→ **Written request**: The records below need retyping in full; give them again exactly.

begin Provided records

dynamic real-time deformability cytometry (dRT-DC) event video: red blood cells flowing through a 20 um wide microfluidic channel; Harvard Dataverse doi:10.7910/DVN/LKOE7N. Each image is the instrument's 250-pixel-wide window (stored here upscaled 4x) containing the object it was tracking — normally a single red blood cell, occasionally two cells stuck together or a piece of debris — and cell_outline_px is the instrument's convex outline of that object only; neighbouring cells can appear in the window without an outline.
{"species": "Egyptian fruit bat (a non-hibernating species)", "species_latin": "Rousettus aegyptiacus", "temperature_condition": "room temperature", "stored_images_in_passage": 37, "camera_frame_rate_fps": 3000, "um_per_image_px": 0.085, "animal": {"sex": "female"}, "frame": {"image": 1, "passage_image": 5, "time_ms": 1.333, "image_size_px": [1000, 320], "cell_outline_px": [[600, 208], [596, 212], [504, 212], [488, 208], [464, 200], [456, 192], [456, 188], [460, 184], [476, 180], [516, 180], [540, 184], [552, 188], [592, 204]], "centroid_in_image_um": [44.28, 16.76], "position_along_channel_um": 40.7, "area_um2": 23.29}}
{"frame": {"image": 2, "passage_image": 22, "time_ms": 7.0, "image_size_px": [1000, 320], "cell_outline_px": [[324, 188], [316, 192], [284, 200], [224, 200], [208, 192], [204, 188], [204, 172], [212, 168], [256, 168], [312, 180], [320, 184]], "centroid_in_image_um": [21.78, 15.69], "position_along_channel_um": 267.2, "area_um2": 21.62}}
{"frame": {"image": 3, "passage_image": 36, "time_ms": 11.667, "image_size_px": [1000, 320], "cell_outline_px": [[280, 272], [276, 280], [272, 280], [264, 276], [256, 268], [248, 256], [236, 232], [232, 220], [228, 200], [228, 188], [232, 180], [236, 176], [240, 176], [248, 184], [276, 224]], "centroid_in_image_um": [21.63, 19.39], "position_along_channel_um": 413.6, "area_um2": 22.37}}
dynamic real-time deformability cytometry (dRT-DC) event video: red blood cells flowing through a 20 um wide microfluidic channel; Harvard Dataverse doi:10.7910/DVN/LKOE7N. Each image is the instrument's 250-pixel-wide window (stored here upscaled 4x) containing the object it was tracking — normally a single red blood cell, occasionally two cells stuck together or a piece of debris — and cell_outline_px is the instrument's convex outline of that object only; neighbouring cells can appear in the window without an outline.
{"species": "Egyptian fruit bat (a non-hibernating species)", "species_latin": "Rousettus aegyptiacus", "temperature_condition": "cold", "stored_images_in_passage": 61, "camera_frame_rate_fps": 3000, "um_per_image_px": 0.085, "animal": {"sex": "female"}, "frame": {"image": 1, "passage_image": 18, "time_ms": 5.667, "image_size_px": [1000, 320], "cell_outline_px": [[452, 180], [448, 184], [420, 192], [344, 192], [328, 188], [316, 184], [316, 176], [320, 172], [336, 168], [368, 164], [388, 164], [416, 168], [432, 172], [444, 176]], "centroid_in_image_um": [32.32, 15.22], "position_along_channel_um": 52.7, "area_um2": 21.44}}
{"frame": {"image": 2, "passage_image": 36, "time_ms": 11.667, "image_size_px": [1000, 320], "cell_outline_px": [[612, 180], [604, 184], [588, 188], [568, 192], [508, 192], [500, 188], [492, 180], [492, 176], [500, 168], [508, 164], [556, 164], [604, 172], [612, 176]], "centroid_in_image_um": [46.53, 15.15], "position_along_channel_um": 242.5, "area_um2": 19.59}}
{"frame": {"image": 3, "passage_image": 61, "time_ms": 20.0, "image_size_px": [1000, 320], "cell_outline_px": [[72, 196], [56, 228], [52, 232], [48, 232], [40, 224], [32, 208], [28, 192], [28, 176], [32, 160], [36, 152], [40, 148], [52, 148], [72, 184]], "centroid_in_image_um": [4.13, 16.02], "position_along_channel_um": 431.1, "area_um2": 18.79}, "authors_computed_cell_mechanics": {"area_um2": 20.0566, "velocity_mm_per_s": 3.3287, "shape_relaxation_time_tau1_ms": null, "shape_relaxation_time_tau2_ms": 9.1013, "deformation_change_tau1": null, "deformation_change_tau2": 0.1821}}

end Provided records

→ **Full answer**:
dynamic real-time deformability cytometry (dRT-DC) event video: red blood cells flowing through a 20 um wide microfluidic channel; Harvard Dataverse doi:10.7910/DVN/LKOE7N. Each image is the instrument's 250-pixel-wide window (stored here upscaled 4x) containing the object it was tracking — normally a single red blood cell, occasionally two cells stuck together or a piece of debris — and cell_outline_px is the instrument's convex outline of that object only; neighbouring cells can appear in the window without an outline.
{"species": "Egyptian fruit bat (a non-hibernating species)", "species_latin": "Rousettus aegyptiacus", "temperature_condition": "room temperature", "stored_images_in_passage": 37, "camera_frame_rate_fps": 3000, "um_per_image_px": 0.085, "animal": {"sex": "female"}, "frame": {"image": 1, "passage_image": 5, "time_ms": 1.333, "image_size_px": [1000, 320], "cell_outline_px": [[600, 208], [596, 212], [504, 212], [488, 208], [464, 200], [456, 192], [456, 188], [460, 184], [476, 180], [516, 180], [540, 184], [552, 188], [592, 204]], "centroid_in_image_um": [44.28, 16.76], "position_along_channel_um": 40.7, "area_um2": 23.29}}
{"frame": {"image": 2, "passage_image": 22, "time_ms": 7.0, "image_size_px": [1000, 320], "cell_outline_px": [[324, 188], [316, 192], [284, 200], [224, 200], [208, 192], [204, 188], [204, 172], [212, 168], [256, 168], [312, 180], [320, 184]], "centroid_in_image_um": [21.78, 15.69], "position_along_channel_um": 267.2, "area_um2": 21.62}}
{"frame": {"image": 3, "passage_image": 36, "time_ms": 11.667, "image_size_px": [1000, 320], "cell_outline_px": [[280, 272], [276, 280], [272, 280], [264, 276], [256, 268], [248, 256], [236, 232], [232, 220], [228, 200], [228, 188], [232, 180], [236, 176], [240, 176], [248, 184], [276, 224]], "centroid_in_image_um": [21.63, 19.39], "position_along_channel_um": 413.6, "area_um2": 22.37}}
dynamic real-time deformability cytometry (dRT-DC) event video: red blood cells flowing through a 20 um wide microfluidic channel; Harvard Dataverse doi:10.7910/DVN/LKOE7N. Each image is the instrument's 250-pixel-wide window (stored here upscaled 4x) containing the object it was tracking — normally a single red blood cell, occasionally two cells stuck together or a piece of debris — and cell_outline_px is the instrument's convex outline of that object only; neighbouring cells can appear in the window without an outline.
{"species": "Egyptian fruit bat (a non-hibernating species)", "species_latin": "Rousettus aegyptiacus", "temperature_condition": "cold", "stored_images_in_passage": 61, "camera_frame_rate_fps": 3000, "um_per_image_px": 0.085, "animal": {"sex": "female"}, "frame": {"image": 1, "passage_image": 18, "time_ms": 5.667, "image_size_px": [1000, 320], "cell_outline_px": [[452, 180], [448, 184], [420, 192], [344, 192], [328, 188], [316, 184], [316, 176], [320, 172], [336, 168], [368, 164], [388, 164], [416, 168], [432, 172], [444, 176]], "centroid_in_image_um": [32.32, 15.22], "position_along_channel_um": 52.7, "area_um2": 21.44}}
{"frame": {"image": 2, "passage_image": 36, "time_ms": 11.667, "image_size_px": [1000, 320], "cell_outline_px": [[612, 180], [604, 184], [588, 188], [568, 192], [508, 192], [500, 188], [492, 180], [492, 176], [500, 168], [508, 164], [556, 164], [604, 172], [612, 176]], "centroid_in_image_um": [46.53, 15.15], "position_along_channel_um": 242.5, "area_um2": 19.59}}
{"frame": {"image": 3, "passage_image": 61, "time_ms": 20.0, "image_size_px": [1000, 320], "cell_outline_px": [[72, 196], [56, 228], [52, 232], [48, 232], [40, 224], [32, 208], [28, 192], [28, 176], [32, 160], [36, 152], [40, 148], [52, 148], [72, 184]], "centroid_in_image_um": [4.13, 16.02], "position_along_channel_um": 431.1, "area_um2": 18.79}, "authors_computed_cell_mechanics": {"area_um2": 20.0566, "velocity_mm_per_s": 3.3287, "shape_relaxation_time_tau1_ms": null, "shape_relaxation_time_tau2_ms": 9.1013, "deformation_change_tau1": null, "deformation_change_tau2": 0.1821}}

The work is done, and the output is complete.